An appeals court recently upheld a trial court’s decision to convict a man who racially intimidated a Black police officer during an incident in which he wore a white hood and called her the N-word.
Trenton Whitaker-Blakey was found guilty of felony intimidation in May and sentenced to 30 months in prison after an encounter in Muncie, Indiana, with a Black female officer on Jan. 18.
According to court documents, the police officer, who was dressed in “business casual” attire with her “gun and badge” over her blouse, parked her unmarked vehicle in the city hall parking lot. When she exited the car, a man suddenly “popped up” from behind a marked police car about 10 feet away from where she was standing.
The man, authorities later identified as Whitaker-Blakey, was wearing a backpack and a “white hood” over his head with eye holes cut out. He stepped a bit closer to the Black officer, then uttered the slur “n****r.”
Court documents stated that after the encounter, she walked to her office and reported the incident to her supervisor.
After police reviewed surveillance footage, they located Whitaker-Blakey later that day, who confessed to using the slur and wearing the hood, which authorities learned was a pillowcase. However, he said he only wore the hood because it was cold outside, and he claimed he never directed the slur at the Black officer but at a group of white men across the street.
Whitaker-Blakey also admitted he had gone to a “meeting” with a white supremacist group, but he was not part of any white supremacist organization.
During Whitaker-Blakey’s trial, the officer testified that the white hood resembled a Ku Klux Klan hood and made her “think about lynchings and murders of Black individuals — rapes of Black women — basically any bad thing that could happen to a Black person.”
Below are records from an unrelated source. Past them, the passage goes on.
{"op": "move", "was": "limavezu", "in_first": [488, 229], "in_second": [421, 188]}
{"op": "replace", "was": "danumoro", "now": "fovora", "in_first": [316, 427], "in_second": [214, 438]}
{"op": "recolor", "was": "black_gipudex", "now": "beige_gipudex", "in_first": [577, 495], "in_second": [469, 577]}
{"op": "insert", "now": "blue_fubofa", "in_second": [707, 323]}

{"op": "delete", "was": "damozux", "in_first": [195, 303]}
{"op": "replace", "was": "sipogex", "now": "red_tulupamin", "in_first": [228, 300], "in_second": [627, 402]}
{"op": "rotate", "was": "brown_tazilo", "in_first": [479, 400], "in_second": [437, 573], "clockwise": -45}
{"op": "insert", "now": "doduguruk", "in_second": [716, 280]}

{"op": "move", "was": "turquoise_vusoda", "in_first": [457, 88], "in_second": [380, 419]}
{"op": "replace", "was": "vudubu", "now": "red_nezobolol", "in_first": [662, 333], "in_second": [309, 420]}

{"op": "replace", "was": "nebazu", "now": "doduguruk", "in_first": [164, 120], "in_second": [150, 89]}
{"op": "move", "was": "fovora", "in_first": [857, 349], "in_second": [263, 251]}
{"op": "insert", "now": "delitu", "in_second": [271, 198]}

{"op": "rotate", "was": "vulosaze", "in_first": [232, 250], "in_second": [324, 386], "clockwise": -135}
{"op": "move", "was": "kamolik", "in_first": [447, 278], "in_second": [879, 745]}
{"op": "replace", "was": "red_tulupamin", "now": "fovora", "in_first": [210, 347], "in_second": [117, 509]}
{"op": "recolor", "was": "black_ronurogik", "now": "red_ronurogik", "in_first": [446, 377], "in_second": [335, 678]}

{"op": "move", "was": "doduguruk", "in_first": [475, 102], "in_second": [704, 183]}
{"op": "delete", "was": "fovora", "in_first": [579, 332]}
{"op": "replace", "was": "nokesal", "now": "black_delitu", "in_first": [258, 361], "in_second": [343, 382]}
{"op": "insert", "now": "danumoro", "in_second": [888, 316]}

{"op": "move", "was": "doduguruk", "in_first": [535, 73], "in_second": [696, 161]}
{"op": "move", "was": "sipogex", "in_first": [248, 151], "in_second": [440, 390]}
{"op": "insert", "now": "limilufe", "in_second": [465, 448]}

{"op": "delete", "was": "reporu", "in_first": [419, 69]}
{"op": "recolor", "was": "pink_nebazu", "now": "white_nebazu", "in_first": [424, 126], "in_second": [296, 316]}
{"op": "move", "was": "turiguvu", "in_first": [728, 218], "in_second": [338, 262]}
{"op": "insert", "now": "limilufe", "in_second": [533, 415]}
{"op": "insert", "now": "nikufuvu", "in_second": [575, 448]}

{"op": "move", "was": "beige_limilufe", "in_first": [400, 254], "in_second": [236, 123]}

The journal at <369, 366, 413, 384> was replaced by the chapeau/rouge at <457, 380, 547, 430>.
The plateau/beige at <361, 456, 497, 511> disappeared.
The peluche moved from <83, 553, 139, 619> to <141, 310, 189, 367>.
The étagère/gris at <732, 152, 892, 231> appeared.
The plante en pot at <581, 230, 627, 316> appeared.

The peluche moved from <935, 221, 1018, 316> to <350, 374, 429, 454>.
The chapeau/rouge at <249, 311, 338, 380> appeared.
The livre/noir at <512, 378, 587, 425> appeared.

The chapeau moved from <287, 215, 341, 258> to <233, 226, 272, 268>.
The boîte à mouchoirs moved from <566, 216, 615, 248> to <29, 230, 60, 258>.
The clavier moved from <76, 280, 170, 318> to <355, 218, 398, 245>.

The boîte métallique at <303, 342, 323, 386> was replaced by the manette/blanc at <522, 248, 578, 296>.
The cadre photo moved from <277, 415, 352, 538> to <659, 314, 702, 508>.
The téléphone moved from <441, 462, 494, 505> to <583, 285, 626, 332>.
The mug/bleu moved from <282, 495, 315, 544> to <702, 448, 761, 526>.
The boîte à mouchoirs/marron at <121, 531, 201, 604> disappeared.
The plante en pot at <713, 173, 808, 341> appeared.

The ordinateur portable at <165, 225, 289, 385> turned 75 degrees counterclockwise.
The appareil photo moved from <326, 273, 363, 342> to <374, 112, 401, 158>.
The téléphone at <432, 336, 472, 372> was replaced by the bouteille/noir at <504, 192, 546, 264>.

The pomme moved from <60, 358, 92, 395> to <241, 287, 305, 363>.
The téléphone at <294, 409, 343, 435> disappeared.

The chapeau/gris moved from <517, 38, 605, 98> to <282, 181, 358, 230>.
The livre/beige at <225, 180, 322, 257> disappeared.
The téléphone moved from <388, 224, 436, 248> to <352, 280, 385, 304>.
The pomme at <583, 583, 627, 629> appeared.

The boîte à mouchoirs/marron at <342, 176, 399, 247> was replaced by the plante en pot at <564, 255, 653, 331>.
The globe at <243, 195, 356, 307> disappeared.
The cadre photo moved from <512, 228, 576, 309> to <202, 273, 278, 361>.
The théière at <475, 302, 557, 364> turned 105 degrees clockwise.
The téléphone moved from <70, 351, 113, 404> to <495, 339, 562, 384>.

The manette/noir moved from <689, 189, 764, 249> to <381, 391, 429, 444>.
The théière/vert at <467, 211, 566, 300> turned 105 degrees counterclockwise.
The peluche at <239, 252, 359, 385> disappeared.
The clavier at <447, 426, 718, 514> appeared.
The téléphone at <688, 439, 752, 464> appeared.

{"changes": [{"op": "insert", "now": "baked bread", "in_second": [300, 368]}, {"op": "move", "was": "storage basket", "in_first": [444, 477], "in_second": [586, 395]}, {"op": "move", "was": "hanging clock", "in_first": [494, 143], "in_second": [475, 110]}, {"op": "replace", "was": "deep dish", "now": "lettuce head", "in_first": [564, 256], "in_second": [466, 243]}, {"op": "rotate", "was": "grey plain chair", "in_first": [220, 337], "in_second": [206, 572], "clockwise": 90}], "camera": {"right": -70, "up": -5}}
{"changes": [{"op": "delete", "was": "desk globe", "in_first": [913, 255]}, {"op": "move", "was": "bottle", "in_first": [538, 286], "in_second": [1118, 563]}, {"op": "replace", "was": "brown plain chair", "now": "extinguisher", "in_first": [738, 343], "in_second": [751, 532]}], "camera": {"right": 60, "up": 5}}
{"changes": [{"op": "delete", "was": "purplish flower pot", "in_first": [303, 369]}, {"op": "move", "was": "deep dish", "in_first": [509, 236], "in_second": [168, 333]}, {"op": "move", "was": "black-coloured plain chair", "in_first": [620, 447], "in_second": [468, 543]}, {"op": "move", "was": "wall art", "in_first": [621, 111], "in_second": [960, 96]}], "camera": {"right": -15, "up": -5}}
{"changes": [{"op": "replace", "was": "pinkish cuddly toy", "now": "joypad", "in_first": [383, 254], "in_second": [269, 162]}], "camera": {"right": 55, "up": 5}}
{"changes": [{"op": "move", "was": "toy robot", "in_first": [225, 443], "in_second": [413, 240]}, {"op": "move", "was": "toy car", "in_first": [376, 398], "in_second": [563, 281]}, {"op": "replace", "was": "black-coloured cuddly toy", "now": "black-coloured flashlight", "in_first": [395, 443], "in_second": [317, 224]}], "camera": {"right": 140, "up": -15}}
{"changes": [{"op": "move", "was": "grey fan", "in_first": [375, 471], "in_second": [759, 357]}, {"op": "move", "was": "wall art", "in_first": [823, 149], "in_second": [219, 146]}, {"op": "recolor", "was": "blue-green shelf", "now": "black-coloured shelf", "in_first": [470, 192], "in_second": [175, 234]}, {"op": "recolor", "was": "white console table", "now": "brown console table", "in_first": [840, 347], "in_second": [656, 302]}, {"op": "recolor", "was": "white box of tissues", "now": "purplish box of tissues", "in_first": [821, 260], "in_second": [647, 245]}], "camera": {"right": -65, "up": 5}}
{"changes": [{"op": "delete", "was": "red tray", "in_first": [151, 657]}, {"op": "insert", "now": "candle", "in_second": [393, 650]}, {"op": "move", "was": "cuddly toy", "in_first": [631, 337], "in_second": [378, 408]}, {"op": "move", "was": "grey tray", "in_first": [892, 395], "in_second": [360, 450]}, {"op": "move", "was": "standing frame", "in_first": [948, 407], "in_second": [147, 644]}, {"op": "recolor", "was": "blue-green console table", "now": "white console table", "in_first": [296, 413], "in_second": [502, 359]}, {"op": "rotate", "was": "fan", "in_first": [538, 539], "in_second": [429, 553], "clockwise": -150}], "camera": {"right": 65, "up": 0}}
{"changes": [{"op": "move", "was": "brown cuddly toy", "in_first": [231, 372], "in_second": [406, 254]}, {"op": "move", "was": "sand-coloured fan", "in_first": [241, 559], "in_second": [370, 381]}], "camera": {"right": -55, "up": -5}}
During the 27-year-old’s sentencing, Judge Douglas Mawhorr stated that the circumstances surrounding Whitaker-Blakey’s interaction with the officer indicated that he wanted to make her feel like he was “going to commit a crime against her – injure her – make her fight – make her do something against her will which is defend herself. That’s why it was a threat.”
The court also did not side with Whitaker-Blakey’s claim that he was wearing a white hood outside because it was cold or that he directed the slur at anyone other than the Black officer.
“If you’d stated that to not just a black female, but to any black person in the manner in which you did – that is a threat, and I believe it was your intention to cause that threat because of the way you conducted yourself,” Mawhorr said at the sentencing hearing in May.
Whitaker-Blakey appealed the conviction, arguing there was “insufficient” evidence proving that he intended the officer to be “placed in fear that the threat would be carried out.”
The Indiana Court of Appeals rejected his appeal in a 3-0 decision on Dec. 11, stating that his actions proved he “expressed an intention to unlawfully injure” the cop.
“Before assessing the merits of this case, we note that it is undeniable that the word ‘n****r’ used conventionally – namely as an insult – continues to be an oft-heard feature of the soundtrack of American racism at its most base and violent,” the appeals court affirmed. “The use of such a racial slur ‘flows from the fountain of purpose to injure.'”
After the appeal was rejected, Delaware County Prosecutor Eric Hoffman released a statement, calling the facts of this case “very disturbing” and adding that “bigotry, hatred, and intolerance have no place in our society.”